*** Entries shown Section Begins ***

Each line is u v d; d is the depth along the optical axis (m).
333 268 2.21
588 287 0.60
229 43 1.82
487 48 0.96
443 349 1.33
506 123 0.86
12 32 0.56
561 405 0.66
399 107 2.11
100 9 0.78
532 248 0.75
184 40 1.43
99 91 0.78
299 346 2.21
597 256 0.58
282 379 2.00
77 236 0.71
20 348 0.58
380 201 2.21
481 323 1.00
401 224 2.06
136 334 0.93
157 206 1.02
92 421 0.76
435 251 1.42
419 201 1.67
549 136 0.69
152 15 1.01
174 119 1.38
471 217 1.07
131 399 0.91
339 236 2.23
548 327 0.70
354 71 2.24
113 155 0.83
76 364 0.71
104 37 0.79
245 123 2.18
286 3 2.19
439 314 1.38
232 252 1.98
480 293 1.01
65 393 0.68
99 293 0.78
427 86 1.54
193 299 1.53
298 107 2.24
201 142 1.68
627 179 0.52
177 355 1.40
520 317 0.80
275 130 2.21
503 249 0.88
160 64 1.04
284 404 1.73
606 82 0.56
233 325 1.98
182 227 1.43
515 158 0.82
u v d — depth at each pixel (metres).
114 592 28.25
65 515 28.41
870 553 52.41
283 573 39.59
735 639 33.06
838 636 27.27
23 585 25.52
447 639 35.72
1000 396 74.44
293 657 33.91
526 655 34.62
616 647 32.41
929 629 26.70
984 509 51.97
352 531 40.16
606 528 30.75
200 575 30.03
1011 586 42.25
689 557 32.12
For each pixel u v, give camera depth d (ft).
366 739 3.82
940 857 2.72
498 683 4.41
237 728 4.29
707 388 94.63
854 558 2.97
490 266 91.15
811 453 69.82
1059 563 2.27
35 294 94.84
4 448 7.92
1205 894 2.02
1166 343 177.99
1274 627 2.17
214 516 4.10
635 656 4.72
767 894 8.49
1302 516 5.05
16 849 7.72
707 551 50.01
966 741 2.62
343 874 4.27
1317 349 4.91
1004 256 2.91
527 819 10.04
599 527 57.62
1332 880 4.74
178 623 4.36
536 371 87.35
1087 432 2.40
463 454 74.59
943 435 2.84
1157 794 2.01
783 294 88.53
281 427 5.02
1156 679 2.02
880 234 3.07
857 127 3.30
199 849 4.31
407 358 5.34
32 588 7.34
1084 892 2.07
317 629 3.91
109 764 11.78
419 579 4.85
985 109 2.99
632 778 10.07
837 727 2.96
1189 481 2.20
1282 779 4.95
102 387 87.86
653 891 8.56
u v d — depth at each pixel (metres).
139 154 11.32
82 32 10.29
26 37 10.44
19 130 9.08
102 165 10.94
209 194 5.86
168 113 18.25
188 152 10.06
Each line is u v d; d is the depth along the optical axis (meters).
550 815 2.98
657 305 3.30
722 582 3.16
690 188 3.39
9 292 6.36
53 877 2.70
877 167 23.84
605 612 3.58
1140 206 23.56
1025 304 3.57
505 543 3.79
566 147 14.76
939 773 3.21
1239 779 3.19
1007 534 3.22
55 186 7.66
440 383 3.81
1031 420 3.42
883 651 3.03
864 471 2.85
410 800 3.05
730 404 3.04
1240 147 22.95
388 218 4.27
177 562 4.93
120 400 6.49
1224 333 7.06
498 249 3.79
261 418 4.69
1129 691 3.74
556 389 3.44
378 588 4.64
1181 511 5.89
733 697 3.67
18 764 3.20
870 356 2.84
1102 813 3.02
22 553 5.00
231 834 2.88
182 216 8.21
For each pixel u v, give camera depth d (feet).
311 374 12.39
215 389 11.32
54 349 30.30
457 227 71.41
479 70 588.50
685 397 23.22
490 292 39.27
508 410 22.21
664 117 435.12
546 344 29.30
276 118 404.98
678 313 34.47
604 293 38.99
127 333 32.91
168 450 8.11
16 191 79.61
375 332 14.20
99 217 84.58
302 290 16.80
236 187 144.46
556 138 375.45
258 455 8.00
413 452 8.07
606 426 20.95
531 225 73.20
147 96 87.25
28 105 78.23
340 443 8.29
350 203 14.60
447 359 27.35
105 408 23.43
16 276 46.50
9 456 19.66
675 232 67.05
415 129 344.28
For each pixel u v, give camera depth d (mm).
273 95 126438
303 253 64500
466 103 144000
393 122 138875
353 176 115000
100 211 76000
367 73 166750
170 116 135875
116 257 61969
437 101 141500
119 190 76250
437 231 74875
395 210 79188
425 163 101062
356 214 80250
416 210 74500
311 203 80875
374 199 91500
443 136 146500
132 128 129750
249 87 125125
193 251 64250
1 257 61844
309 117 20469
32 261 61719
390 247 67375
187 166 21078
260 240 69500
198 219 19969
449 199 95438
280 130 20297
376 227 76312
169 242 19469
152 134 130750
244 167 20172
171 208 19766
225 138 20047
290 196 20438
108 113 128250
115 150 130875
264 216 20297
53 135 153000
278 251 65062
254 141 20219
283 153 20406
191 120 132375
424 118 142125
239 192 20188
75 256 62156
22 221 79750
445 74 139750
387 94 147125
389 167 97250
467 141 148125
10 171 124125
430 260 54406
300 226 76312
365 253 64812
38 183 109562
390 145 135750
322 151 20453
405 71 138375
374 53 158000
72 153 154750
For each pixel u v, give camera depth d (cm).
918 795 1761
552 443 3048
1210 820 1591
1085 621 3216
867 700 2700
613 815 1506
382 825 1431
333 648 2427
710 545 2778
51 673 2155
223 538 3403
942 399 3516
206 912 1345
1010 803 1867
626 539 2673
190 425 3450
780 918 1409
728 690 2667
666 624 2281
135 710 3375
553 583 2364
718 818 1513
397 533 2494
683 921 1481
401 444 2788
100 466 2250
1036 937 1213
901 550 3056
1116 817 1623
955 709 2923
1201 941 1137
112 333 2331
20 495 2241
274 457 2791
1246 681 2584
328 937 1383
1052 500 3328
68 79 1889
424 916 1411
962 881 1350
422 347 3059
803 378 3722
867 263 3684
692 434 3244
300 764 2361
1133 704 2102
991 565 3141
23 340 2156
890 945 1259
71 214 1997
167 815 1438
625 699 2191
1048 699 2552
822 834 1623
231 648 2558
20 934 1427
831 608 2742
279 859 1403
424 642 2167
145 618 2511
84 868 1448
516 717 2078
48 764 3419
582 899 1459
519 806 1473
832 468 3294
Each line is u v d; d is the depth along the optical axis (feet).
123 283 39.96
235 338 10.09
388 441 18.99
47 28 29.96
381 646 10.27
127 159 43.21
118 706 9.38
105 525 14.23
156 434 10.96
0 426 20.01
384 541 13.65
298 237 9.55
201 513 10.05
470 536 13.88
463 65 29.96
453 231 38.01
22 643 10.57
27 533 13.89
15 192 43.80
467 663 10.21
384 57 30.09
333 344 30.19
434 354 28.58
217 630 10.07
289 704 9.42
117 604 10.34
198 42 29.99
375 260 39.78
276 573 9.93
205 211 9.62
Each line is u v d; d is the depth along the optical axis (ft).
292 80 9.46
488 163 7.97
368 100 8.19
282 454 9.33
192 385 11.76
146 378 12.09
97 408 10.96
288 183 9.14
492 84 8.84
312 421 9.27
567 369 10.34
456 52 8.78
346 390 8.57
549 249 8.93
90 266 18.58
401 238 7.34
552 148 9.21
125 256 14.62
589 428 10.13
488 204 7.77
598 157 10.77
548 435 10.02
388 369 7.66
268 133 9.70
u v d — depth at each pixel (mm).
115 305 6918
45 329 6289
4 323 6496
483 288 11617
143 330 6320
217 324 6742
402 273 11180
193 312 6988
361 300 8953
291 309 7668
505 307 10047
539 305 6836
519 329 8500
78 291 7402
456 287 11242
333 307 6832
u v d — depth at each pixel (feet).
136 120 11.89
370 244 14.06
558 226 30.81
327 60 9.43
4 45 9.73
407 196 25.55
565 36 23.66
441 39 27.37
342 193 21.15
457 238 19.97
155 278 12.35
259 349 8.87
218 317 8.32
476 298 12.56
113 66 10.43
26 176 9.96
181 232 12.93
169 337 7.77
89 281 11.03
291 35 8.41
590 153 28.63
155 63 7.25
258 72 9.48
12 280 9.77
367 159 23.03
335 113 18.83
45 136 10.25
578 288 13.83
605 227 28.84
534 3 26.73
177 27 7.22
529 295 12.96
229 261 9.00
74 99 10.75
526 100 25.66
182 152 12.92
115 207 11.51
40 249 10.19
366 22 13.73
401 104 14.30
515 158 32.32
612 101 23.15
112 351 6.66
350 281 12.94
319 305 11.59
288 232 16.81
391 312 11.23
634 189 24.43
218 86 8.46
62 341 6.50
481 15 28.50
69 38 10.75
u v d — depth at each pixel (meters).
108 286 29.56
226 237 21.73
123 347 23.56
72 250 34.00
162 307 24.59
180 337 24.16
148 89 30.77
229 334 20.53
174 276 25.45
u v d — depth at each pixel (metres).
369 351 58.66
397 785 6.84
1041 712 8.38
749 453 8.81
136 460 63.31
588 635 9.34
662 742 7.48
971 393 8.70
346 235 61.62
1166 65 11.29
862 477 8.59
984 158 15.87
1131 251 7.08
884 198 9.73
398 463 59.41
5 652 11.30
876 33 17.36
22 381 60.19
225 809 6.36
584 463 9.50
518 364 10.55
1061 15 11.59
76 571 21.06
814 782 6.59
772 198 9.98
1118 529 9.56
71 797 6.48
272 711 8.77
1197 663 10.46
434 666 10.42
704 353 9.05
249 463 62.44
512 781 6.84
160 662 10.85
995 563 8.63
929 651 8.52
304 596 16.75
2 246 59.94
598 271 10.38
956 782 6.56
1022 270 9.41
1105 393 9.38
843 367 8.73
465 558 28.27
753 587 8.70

*** Entries shown Section Ends ***

Problem to solve -
Determine the number of lines in the preceding data that contain the word "give". Reply with that number only.

Task response -
4